There is an echo here of another recent campaign, Stop Funding Hate, which urges companies not to advertise in mainstream right-wing newspapers such as the Daily Mail. While there have been accusations of political censorship here too, others, like my colleague Jonn Elledge, argue that the decision to pull advertising is ultimately a business and reputational judgment rather than a free speech issue.

Yet stopping the spread of ideas we find abhorrent is an old tendency rather than a “new trend”, and not solved by making information inaccessible, argues the Index on Censorship’s chief executive Jodie Ginsberg. “Encouraging bookshops not to stock certain content because it’s considered hateful I think is problematic,” she says.

“When you’re suggesting [the removal of books from] some of the largest bookshops in the country, which are the ones most people can access, then you are limiting people’s access to information… Anything that limits people’s ability to find out information is a threat to freedom of expression.”
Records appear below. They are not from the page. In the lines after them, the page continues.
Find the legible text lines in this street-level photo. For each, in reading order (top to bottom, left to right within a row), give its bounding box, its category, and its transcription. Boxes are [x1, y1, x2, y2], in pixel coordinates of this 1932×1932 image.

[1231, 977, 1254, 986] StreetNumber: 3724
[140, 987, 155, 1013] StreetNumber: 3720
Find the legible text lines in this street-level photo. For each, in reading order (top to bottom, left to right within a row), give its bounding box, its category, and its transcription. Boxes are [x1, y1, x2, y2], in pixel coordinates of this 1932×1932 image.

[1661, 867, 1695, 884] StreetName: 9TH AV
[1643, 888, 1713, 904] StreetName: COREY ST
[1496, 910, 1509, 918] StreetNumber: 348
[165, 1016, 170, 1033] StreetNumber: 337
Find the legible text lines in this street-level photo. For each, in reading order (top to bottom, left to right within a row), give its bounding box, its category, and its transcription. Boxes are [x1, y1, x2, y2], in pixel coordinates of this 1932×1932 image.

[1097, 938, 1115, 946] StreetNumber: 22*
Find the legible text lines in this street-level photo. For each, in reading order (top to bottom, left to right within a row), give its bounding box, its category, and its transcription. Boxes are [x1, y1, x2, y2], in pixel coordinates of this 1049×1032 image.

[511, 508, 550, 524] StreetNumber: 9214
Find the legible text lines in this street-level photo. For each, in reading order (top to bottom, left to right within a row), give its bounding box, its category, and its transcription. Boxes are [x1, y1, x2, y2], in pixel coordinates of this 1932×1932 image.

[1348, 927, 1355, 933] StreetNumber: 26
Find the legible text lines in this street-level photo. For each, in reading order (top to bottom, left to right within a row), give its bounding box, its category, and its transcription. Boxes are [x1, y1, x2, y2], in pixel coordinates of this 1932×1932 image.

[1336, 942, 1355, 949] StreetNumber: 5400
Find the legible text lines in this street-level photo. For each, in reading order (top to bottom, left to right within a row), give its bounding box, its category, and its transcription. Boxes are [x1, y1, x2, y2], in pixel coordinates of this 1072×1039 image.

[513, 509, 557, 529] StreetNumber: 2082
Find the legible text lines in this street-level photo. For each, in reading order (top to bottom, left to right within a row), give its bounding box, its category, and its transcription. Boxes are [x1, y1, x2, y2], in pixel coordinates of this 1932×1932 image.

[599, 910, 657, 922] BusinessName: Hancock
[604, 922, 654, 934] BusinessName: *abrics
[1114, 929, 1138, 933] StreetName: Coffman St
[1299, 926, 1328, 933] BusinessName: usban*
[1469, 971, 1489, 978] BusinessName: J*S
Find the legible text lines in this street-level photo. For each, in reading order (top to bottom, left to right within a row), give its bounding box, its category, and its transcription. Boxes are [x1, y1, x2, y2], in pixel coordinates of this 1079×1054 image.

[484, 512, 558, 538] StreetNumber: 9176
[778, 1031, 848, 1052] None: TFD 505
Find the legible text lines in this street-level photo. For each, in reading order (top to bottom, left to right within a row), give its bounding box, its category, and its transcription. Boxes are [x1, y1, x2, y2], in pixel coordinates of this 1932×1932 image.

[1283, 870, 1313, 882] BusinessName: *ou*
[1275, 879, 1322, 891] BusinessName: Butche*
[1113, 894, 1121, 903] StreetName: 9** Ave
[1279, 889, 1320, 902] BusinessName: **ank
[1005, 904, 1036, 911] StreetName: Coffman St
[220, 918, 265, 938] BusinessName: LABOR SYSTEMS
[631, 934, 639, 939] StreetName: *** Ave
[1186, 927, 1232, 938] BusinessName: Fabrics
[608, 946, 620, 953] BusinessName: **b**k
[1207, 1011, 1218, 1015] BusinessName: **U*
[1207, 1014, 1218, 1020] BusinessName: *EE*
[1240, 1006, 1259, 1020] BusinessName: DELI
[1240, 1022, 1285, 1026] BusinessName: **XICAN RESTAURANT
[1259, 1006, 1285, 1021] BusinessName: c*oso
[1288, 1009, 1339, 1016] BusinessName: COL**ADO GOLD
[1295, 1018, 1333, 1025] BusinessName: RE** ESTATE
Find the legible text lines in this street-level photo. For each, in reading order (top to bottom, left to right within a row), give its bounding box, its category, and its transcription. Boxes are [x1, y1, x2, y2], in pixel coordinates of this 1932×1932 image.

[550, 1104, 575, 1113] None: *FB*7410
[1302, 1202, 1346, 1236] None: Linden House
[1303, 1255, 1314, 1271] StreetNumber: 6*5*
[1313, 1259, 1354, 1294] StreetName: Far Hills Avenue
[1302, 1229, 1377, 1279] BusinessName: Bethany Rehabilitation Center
Hope Not Hate argues that while these books should remain available, their ideas don’t deserve the veneer of respectability provided by trusted bookshops. “Outright Holocaust denial is not a point of debate; it’s not a philosophical question. These are books that argue something didn’t happen that did,” says McGregor.

Unless these titles are re-filed under “Fiction”, I can’t see a compromise between those warning against censorship and the urge to protect people from hate speech.